As state laws and regulatory initiatives progress—sometimes with unintended consequences as seen in the cases of Maryland and Kentucky and perhaps even Florida—technology might be the only way to truly address rising medical expenses. Workers’ compensation medical claims require compliance with a myriad of multi-jurisdictional regulations, reporting to multiple state and federal organizations at various times (subject to constant change), and a cost-containment approach that eliminates leakage wherever possible.

Insurers, however, can leverage technology to limit medical cost increases where they have the most control: their own claims management environment. The challenge is to incorporate compliance and reporting efficiently and accurately into the claims operation as part of an overarching cost containment strategy in the face of mounting medical costs—not an easy task when penalties for noncompliance are steep and opportunity costs associated with missed savings even steeper.

Putting the right technology in place to reduce the impact of rising drug and other medical expense costs on workers’ compensation claims requires incorporating compliance, reporting and cost containment capabilities into the claims operation.

For instance, medical bill review software can be deployed to assist in writing rules to pend costly pharmacy bills to be reviewed and negotiated outside the standard review process using pre-negotiated pharmacy benefit managers and specialized preferred provider organization networks. With this technology, insurers (and ultimately states) can address ever-increasing drug costs in a meaningful way.

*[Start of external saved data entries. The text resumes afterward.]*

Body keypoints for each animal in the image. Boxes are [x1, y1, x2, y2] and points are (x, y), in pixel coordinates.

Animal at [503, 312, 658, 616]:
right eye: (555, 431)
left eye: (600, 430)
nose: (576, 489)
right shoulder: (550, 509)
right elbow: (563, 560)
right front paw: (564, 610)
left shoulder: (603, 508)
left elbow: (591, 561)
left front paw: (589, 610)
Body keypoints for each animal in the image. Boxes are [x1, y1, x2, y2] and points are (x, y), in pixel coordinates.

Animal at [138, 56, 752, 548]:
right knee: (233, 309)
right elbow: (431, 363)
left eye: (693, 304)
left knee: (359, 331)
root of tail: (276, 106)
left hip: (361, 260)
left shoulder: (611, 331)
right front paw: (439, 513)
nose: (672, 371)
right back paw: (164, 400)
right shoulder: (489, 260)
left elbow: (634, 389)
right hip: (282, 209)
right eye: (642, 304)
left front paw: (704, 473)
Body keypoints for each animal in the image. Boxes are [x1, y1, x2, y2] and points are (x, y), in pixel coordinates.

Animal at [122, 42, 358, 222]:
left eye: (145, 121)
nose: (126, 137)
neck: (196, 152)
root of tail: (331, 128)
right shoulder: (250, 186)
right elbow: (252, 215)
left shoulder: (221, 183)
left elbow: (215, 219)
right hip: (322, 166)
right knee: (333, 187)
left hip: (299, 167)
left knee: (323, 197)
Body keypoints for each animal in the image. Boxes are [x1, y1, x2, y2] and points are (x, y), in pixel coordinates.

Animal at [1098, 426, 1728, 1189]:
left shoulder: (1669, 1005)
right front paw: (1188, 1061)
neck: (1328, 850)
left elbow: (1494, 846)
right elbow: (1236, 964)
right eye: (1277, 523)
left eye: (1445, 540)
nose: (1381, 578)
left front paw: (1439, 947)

An automated reporting solution that provides web-based reporting of first and subsequent reports of injury and medical bills helps lower claims reporting costs, increases claim accuracy, reduces manual processing and data entry, and maintains compliance with state EDI reporting requirements. This technology helps claims administrators remain in compliance with multi-state regulations and the constantly evolving CMS reporting, query and response formats.

Taking medical bill review for workers’ compensation to the next level—opening up critical claims information to all parties involved in the workers' compensation claim—is likely where the future of claims management is headed. In this scenario, claims examiners, managed care experts and the patient quickly and easily locate participating network providers and other information relevant to a workers' compensation claims transaction in real time. Injured workers receive the detailed information that will help them heal and return to work faster, and insurance payers are able to improve their claims processes by accessing the savings available from pre-negotiated networks and providers, enabling a more efficient, cost-effective claims process.

Technology is the only sure way to tackle the rising drug cost epidemic and steady increase in medical expenses. The law works in unpredictable ways, and regulation is a permanent part of the workers’ compensation landscape.